Alors qu’en France, plusieurs villes utilisent des drones pour traquer d’éventuels réfractaires au confinement et les rappeler à l’ordre par le biais d’un haut-parleur, les Italiens ont poussé le trait plus loin. A Trevolio, petite commune dans le Nord du pays, considérée comme la ville martyr du Covid-19, un drone muni de capteurs thermiques mesure la température des habitants à distance. 

Nous faisons monter le drone à 25 mètres et quand le drone repère des personnes, on le fait descendre pour établir la température des personnes avec davantage de précision, mais de toute façon de manière approximative”, explique à la presse Matteo Copia, maire de la commune lombarde. Cette initiative a été autorisée par l'ENAC, l'Autorité italienne de l'aviation civile. 

Le drone est connecté à un écran de contrôle de la police où des silhouettes s’affichent dans des couleurs plus ou moins chaudes en fonction de la température des gens. En cas de “température corporelle qui semble anormale, nous envoyons une patrouille (…) relever la température avec un thermomètre de précision pour établir si la personne se trouvait en quarantaine obligatoire qu’elle a violée, en auto-confinement dont elle est sortie ou si elle a des problèmes de santé”, explique l’édile.
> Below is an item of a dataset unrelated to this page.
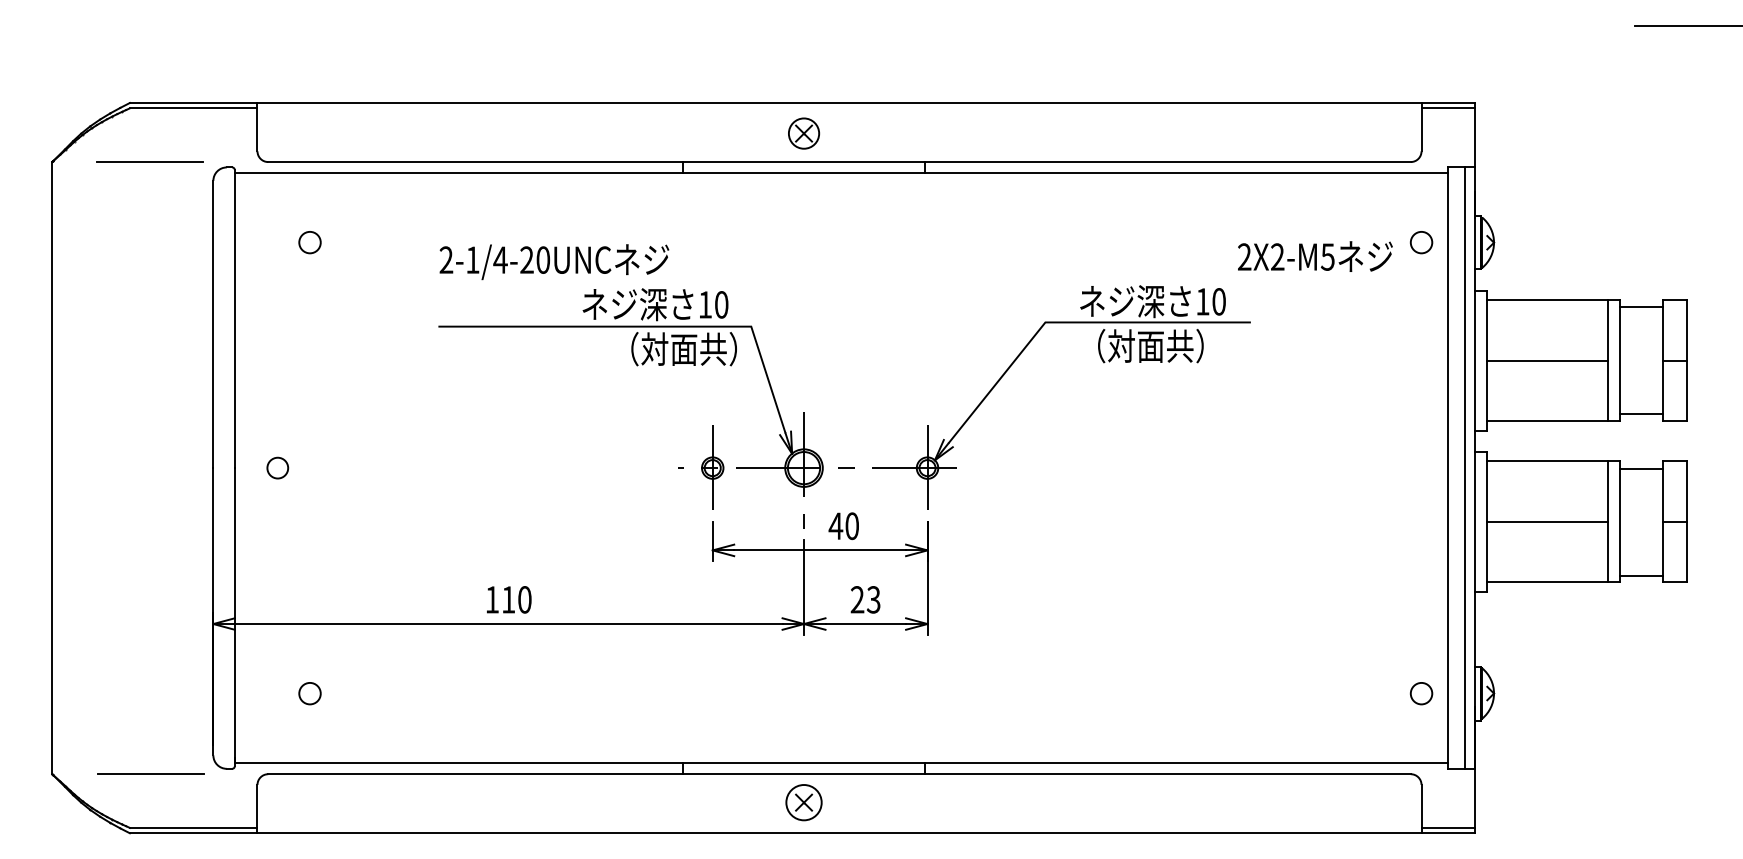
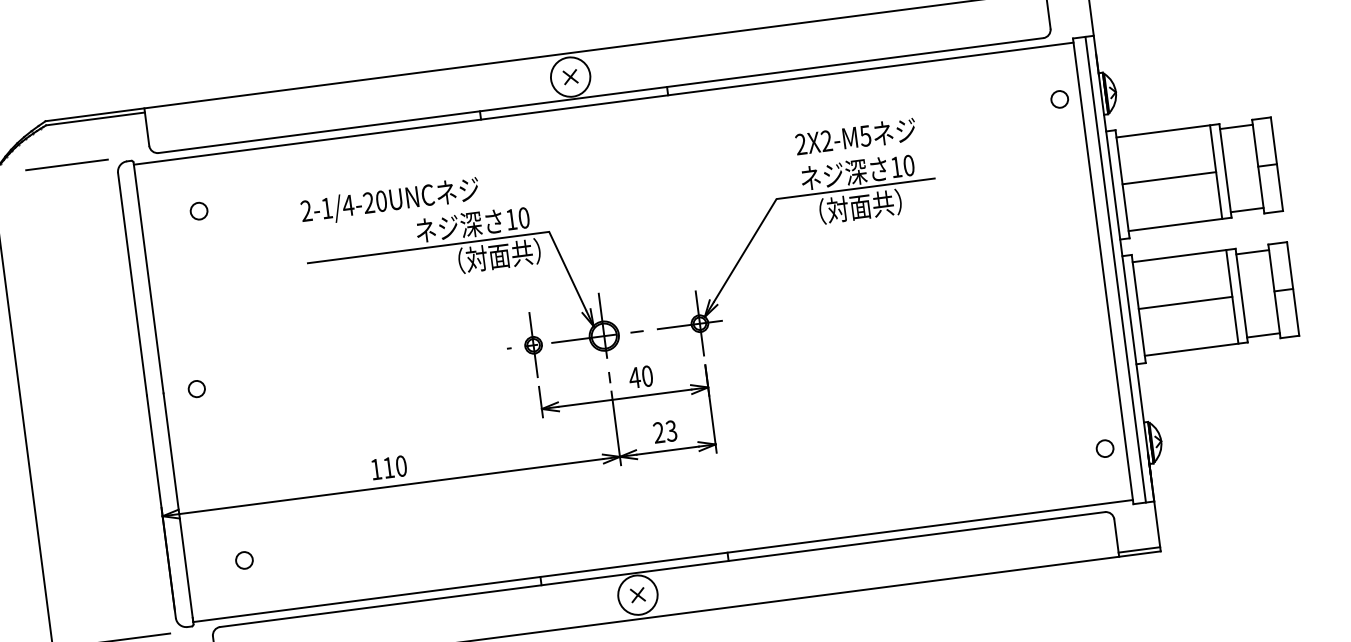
circle: (803, 133) -> (570, 77), size x1.67
text: (1315, 256) -> (855, 136), moved
circle: (803, 802) -> (637, 595), size x1.43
Les drones de plus en plus utilisés pour affronter l'épidémie 

Etant donné la gravité de l’épidémie dans la région, les habitants de la Trevolio ne voient à rien à redire à cette surveillance aérienne. En effet, depuis son apparition en Lombardie, le nouveau coronavirus aurait officiellement tué plus de 10 000 personnes dans la région, soit un habitant sur 100.

Si aucunes autres villes ne s’est encore servi de drones pour prendre la température de ses habitants, force est de constater que de plus en plus de communes se servent de ces appareils pour faire face à l’épidémie de Covid-19. En Espagne, des villages en utilisent pour contrôler les arrivées ou la consommation d’eau dans les foyers, en Jordanie, ils s'assurent du respect du couvre-feu et en France, ils surveillent par exemple les quais parisiens.  

Toutefois, chez nous, de nombreux politiques s’inquiètent des possibles dérives de tels outils de surveillance. Bien que plusieurs députés de la majorité se soient élevés contre, le premier ministre, Edouard Philippe, s’est récemment dit favorable à un traçage numérique des Français sur la base du volontariat pour lutter contre le Covid-19.

Prévenir les personnes ayant été en contact avec un malade testé positif 

Le gouvernement a décidé de lancer le projet ‘StopCovid’ afin de développer une application qui pourrait limiter la diffusion du virus en identifiant des chaînes de transmission. L’idée serait de prévenir les personnes qui ont été en contact avec un malade testé positif, afin qu’elles se fassent tester elles-mêmes, et si besoin, qu’elles soient prises en charge très tôt, ou bien qu’elles se confinent”, a détaillé Cédric O, le secrétaire d'État chargé du Numérique dans une interview au Monde parue le 8 avril.

“Le principe serait simple : l’application est installée volontairement ; lorsque deux personnes se croisent pendant une certaine durée, et à une distance rapprochée, le téléphone portable de l’un enregistre les références de l’autre dans son historique. Si un cas positif se déclare, ceux qui auront été en contact avec cette personne sont prévenus de manière automatique”, explique le secrétaire d'État.

Interrogée le 9 avril sur RMC, Marie-Laurence Denis, présidente de la CNIL (Commission nationale de l’informatique et des libertés), a assuré veiller au grain. “Il faut que les personnes gardent le contrôle et la maîtrise de leurs données, a-t-elle déclaré, insistant sur le principe de volontariat. Il ne doit pas y avoir de conséquences au refus de la télécharger”. La CNIL “veillera à ce que l’application soit provisoire et que les données soient supprimées” après le déconfinement et une fois la menace Covid-19 écartée pour de bon.